Dental bonding involves the use of composite resin that is specially designed so that it can be color-matched to each patient’s teeth to provide a completely natural-looking result.

As with most dental procedures, the more teeth a patient needs fixed, the longer the procedure will take, however minor dental bonding can usually be done in about an hour.

The procedure involves a dentist first applying an etching solution to the patient’s damaged teeth (when decay is involved the damaged area will need to be drilled out first). The etching solution creates grooves that allow for proper adhesion of the composite resin bonding agent. The resin is then applied to the teeth in layers. After each layer is applied it is hardened with a powerful, specially designed light. Once the appropriate number of resin layers has been applied and hardened the tooth can be sculpted and polished until a comfortable and aesthetically pleasing result is achieved.

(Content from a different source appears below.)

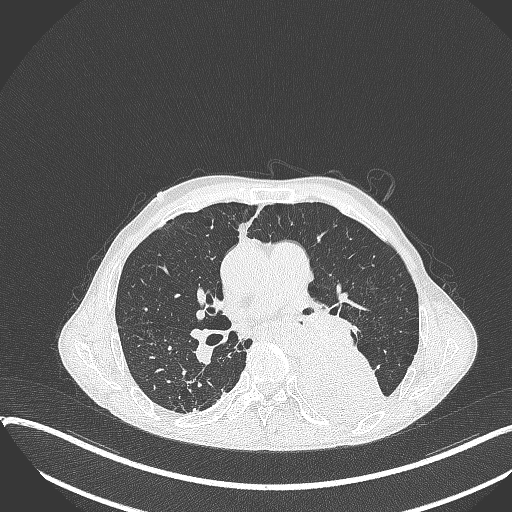
Chest CT, one axial slice. Position 206 of 401 along the scan axis. Reconstruction kernel B70f. Lung window (W 1500 / L -600 HU). 1 mm slice thickness. 512 × 512 image matrix, field of view 400 × 400 mm. Patient: male, 57 years. Case-level facts recorded for this patient, not image findings: clinical TNM (as recorded): T4 N0 M0.
Structures marked on this image (bounding box drawn by a radiologist):
- lung tumour (recorded histology: squamous cell carcinoma): bounding box [x1, y1, x2, y2] px = [291, 343, 386, 427]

Some insurance companies will pay for dental bonding, especially if your teeth have been causing you discomfort. Having insurance that covers bonding can be extremely beneficial because, although bonding is inexpensive compared to braces, veneers and almost all other forms of cosmetic dentistry, costs can still add up with prices ranging between $200 and $1000 per tooth.

The great thing about dental bonding is that the result looks and feels incredibly natural. Before composite resin was widely used, when a tooth was damaged or decaying it was commonly repaired with a silver amalgam filling. These amalgam fillings are not only unsightly, but they require much of the tooth’s natural structure to be drilled away so that they can be inserted. Resin bonding, on the other hand, aims to keep as much of the natural tooth in tact as possible.

So if you have a minor dental imperfection that is driving your nuts, or a tooth that needs to be repaired due to decay, look no further than dental bonding. It’s the quickest and easiest way to take your teeth from damaged to drop-dead gorgeous.